# Written request
Copy the material from its beginning through the line containing "Identify the document", replacing "elements" with "regions" and keeping everything else unchanged. Leave the picture out of your answer.

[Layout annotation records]
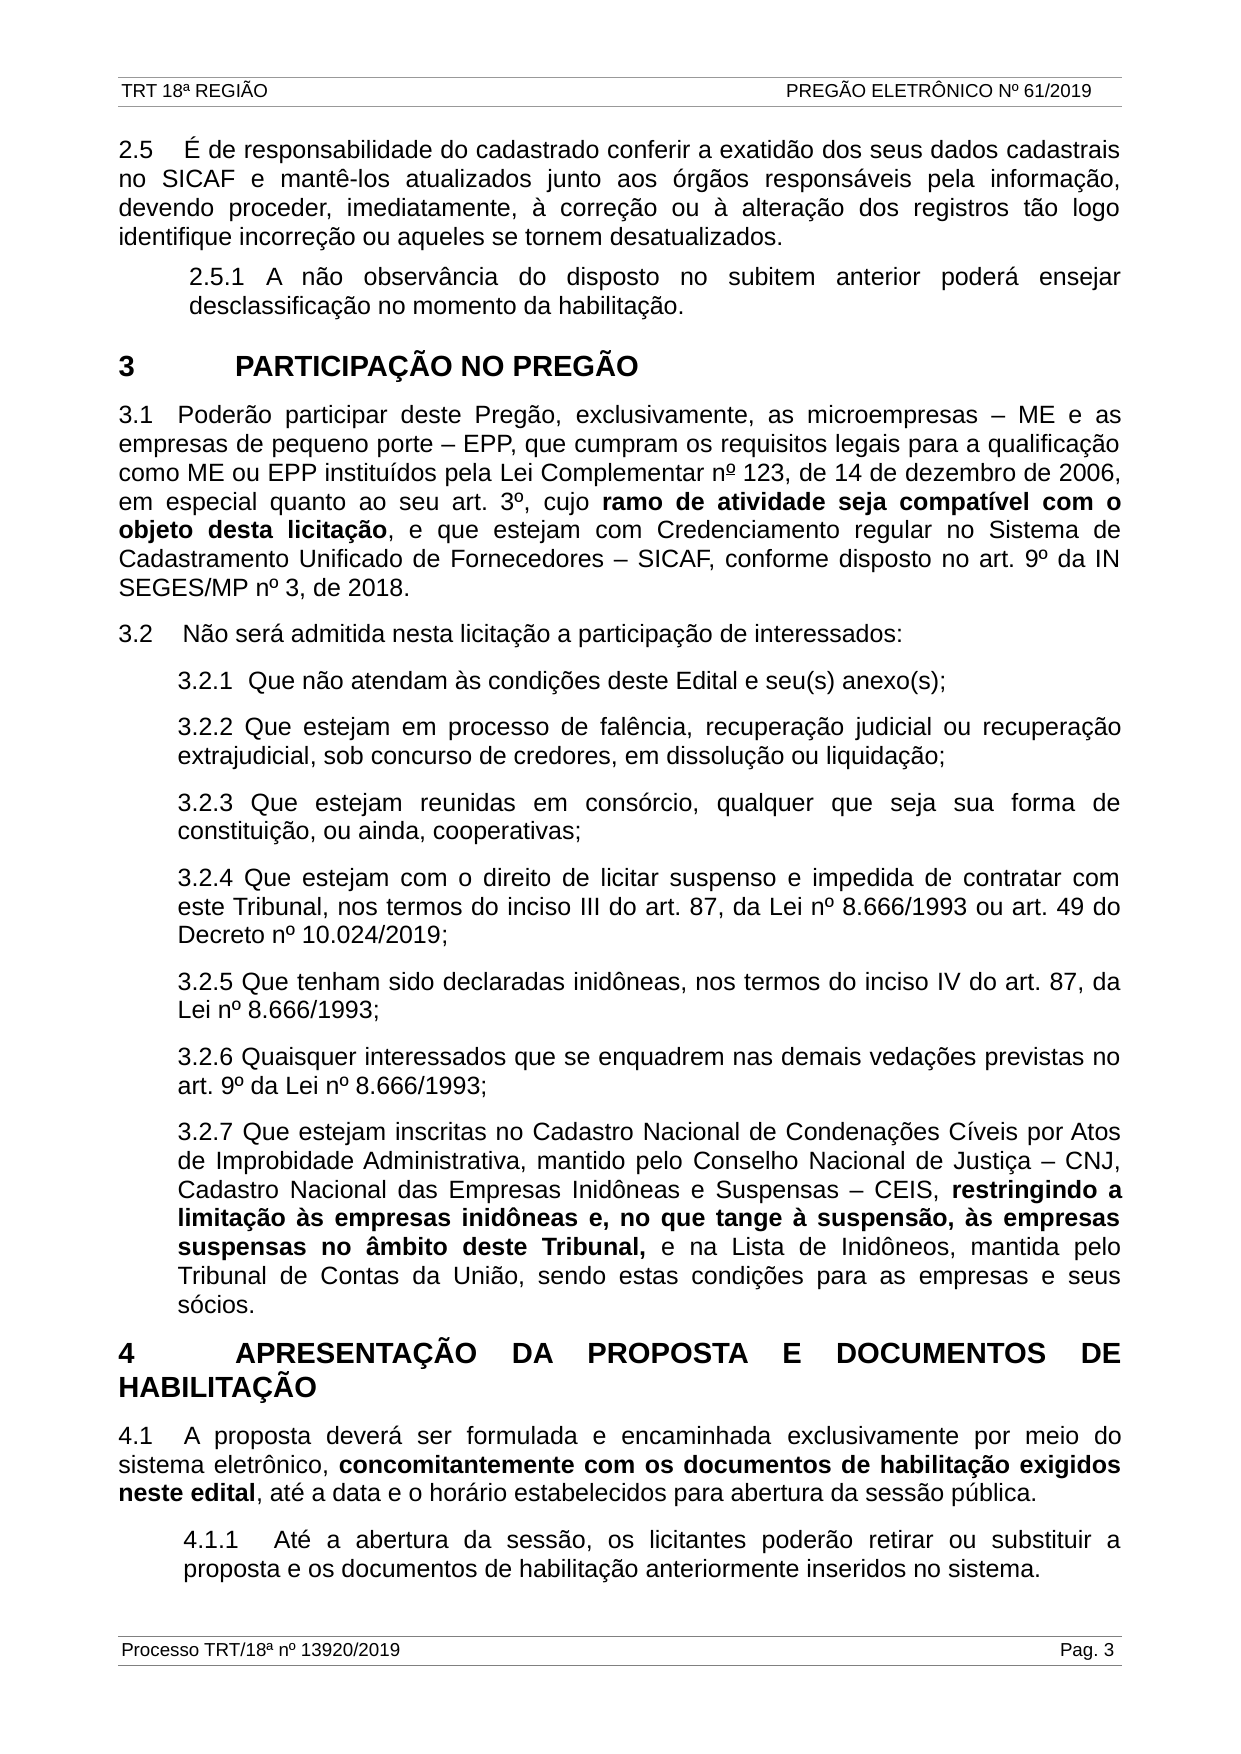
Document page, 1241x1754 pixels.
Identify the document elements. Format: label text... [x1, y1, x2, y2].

text 4 APRESENTAÇÃO DA PROPOSTA E DOCUMENTOS DE HABILITAÇÃO [118, 1336, 1122, 1403]
text 3.2 Não será admitida nesta licitação a participação de interessados: [118, 619, 1122, 648]
list 4.1.1 Até a abertura da sessão, os licitantes poderão retirar ou substituir a proposta e os documentos de habilitação anteriormente inseridos no sistema. [183, 1525, 1122, 1582]
text 3.2.3 Que estejam reunidas em consórcio, qualquer que seja sua forma de constituição, ou ainda, cooperativas; [177, 788, 1122, 845]
text 2.5.1 A não observância do disposto no subitem anterior poderá ensejar desclassificação no momento da habilitação. [189, 262, 1122, 320]
text 3.2.1 Que não atendam às condições deste Edital e seu(s) anexo(s); [177, 666, 1122, 695]
text 2.5 É de responsabilidade do cadastrado conferir a exatidão dos seus dados cadastrais no SICAF e mantê-los atualizados junto aos órgãos responsáveis pela informação, devendo proceder, imediatamente, à correção ou à alteração dos registros tão logo identifique incorreção ou aqueles se tornem desatualizados. [118, 136, 1122, 251]
text 3.2.2 Que estejam em processo de falência, recuperação judicial ou recuperação extrajudicial, sob concurso de credores, em dissolução ou liquidação; [177, 712, 1122, 770]
text 3.2.4 Que estejam com o direito de licitar suspenso e impedida de contratar com este Tribunal, nos termos do inciso III do art. 87, da Lei nº 8.666/1993 ou art. 49 do Decreto nº 10.024/2019; [177, 863, 1122, 949]
text 3.2.7 Que estejam inscritas no Cadastro Nacional de Condenações Cíveis por Atos de Improbidade Administrativa, mantido pelo Conselho Nacional de Justiça – CNJ, Cadastro Nacional das Empresas Inidôneas e Suspensas – CEIS, restringindo a limitação às empresas inidôneas e, no que tange à suspensão, às empresas suspensas no âmbito deste Tribunal, e na Lista de Inidôneos, mantida pelo Tribunal de Contas da União, sendo estas condições para as empresas e seus sócios. [177, 1117, 1122, 1318]
text 4.1 A proposta deverá ser formulada e encaminhada exclusivamente por meio do sistema eletrônico, concomitantemente com os documentos de habilitação exigidos neste edital, até a data e o horário estabelecidos para abertura da sessão pública. [118, 1421, 1122, 1507]
text 3 PARTICIPAÇÃO NO PREGÃO [118, 349, 1122, 383]
text 3.2.6 Quaisquer interessados que se enquadrem nas demais vedações previstas no art. 9º da Lei nº 8.666/1993; [177, 1042, 1122, 1099]
text 3.2.5 Que tenham sido declaradas inidôneas, nos termos do inciso IV do art. 87, da Lei nº 8.666/1993; [177, 967, 1122, 1024]
text 3.1 Poderão participar deste Pregão, exclusivamente, as microempresas – ME e as empresas de pequeno porte – EPP, que cumpram os requisitos legais para a qualificação como ME ou EPP instituídos pela Lei Complementar nº 123, de 14 de dezembro de 2006, em especial quanto ao seu art. 3º, cujo ramo de atividade seja compatível com o objeto desta licitação, e que estejam com Credenciamento regular no Sistema de Cadastramento Unificado de Fornecedores – SICAF, conforme disposto no art. 9º da IN SEGES/MP nº 3, de 2018. [118, 401, 1122, 602]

# Full answer
Document page, 1241x1754 pixels.
Identify the document regions. Format: label text... [x1, y1, x2, y2].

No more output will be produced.